The reciprocal causation between psychological distress and sexuality-related stress was attenuated by higher childhood gender nonconformity. “Being gender nonconforming during childhood was protective against further harmful consequences of psychological distress,” Oginni explained. “To elaborate a little, childhood gender nonconformity is when children behave in ways typical of the opposite sex. Typically, being gender nonconforming in childhood is stressful, so it was interesting to find that it could be protective.”
The findings are mostly in line with another study conducted by Oginni and his colleagues, which examined twin pairs from the Finnish Genetics of Sexuality and Aggression cohort. But the new study, like all research, includes some caveats.

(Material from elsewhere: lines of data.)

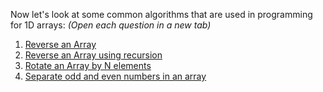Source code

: Now let's look at some common algorithms that are used in programming for 1D arrays:
_(Open each question in a new tab)_

1. [Reverse an Array](https://github.com/pranav04katiyar/DSA_Questions/blob/e92f01f88f1b4c66c83cafbc19e68688ea96d917/src/IV_Data_Structures/A_Fundamental_DS/i_Arrays_and_Arraylists/a_OneDimensional_Arrays/Theory/Reverse_an_Array.java)
2. [Reverse an Array using recursion](https://github.com/pranav04katiyar/DSA_Questions/blob/e92f01f88f1b4c66c83cafbc19e68688ea96d917/src/IV_Data_Structures/A_Fundamental_DS/i_Arrays_and_Arraylists/a_OneDimensional_Arrays/Questions/Reverse_Array.java)
3. [Rotate an Array by N elements](https://github.com/pranav04katiyar/DSA_Questions/blob/e92f01f88f1b4c66c83cafbc19e68688ea96d917/src/IV_Data_Structures/A_Fundamental_DS/i_Arrays_and_Arraylists/a_OneDimensional_Arrays/Questions/RotateArraybyNElements.java)
4. [Separate odd and even numbers in an array](https://github.com/pranav04katiyar/DSA_Questions/blob/e92f01f88f1b4c66c83cafbc19e68688ea96d917/src/IV_Data_Structures/A_Fundamental_DS/i_Arrays_and_Arraylists/a_OneDimensional_Arrays/Questions/Separate_Odd_Even.java)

“The study needs to be repeated with an even larger sample,” Oginni told PsyPost. “This is because, even though substantial, we couldn’t show that the effect of sexual orientation on victimization was statistically significant. But we think this was because of how sexual orientation was defined statistically in the study. And then in carrying out the analyses, we tested how sexual orientation might cause psychological distress and vice versa separately. It would be better to test these relationships simultaneously and then see how these relationships change over time.”
“Some further reasons why these results are exciting to me are that this is an innovative way of using genetic data,” Oginni said. “It is also the few times we would be using genetic data to probe the links between sexual orientation and psychological distress. However, we need further research to further elaborate the relationships between sexual minority status and risk for mental health problems.”
The study, “Bidirectional Causal Associations Between Same‑Sex Attraction and Psychological Distress: Testing Moderation and Mediation Effects“, was authored by Olakunle A. Oginni, Kai X. Lim, Qazi Rahman, Patrick Jern, Thalia C. Eley, and Frühling V. Rijsdijk.